• [What is being asked] Each line holding the string "risulta" is to be copied from the data.

•••••

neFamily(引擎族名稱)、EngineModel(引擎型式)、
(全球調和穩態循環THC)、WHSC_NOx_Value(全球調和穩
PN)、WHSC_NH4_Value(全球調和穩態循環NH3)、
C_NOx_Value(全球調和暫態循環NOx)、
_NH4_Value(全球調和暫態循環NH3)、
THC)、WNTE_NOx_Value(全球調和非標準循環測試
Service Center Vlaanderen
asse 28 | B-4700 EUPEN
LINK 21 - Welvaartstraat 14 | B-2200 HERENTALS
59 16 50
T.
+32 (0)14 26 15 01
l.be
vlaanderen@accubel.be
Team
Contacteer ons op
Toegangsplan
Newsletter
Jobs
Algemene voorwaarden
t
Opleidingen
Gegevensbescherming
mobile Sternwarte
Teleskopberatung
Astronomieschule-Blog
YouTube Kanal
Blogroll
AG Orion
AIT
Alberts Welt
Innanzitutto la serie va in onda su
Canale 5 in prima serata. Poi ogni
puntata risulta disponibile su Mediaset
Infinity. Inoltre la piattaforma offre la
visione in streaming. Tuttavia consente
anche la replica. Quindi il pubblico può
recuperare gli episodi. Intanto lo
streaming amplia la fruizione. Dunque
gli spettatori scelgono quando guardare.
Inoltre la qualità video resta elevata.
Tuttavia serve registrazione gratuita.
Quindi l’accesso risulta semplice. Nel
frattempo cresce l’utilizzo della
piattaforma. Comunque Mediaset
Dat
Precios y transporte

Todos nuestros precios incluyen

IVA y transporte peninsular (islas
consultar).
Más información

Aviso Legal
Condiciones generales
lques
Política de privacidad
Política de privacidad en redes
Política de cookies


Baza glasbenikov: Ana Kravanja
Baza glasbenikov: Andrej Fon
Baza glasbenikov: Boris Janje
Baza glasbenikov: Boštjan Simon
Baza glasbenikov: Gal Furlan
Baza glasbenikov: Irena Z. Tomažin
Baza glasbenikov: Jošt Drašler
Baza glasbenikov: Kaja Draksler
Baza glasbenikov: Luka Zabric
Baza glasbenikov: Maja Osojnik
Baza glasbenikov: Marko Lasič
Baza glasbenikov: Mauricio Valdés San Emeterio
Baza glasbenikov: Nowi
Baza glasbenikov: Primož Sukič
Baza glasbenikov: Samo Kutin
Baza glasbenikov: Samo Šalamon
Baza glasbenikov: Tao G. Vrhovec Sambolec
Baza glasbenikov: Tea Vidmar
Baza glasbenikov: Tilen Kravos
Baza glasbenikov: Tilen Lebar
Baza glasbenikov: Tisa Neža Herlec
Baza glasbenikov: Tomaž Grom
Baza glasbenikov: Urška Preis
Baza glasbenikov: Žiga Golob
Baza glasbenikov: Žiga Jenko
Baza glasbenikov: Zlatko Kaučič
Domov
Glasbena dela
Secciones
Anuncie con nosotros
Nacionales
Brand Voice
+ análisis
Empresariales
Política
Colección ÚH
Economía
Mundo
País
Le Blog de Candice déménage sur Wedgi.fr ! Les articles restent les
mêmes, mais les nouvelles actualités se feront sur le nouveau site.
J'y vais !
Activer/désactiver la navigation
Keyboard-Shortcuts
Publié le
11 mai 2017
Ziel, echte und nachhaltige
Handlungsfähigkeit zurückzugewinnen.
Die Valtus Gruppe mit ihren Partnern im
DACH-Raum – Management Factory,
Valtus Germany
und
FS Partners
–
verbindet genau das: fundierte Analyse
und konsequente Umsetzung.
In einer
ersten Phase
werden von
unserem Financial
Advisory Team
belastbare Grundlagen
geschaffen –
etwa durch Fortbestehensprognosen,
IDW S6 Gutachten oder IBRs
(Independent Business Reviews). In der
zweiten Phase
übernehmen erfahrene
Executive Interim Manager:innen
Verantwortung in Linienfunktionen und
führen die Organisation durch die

•••••

• [Task output]
puntata risulta disponibile su Mediaset
Quindi l’accesso risulta semplice. Nel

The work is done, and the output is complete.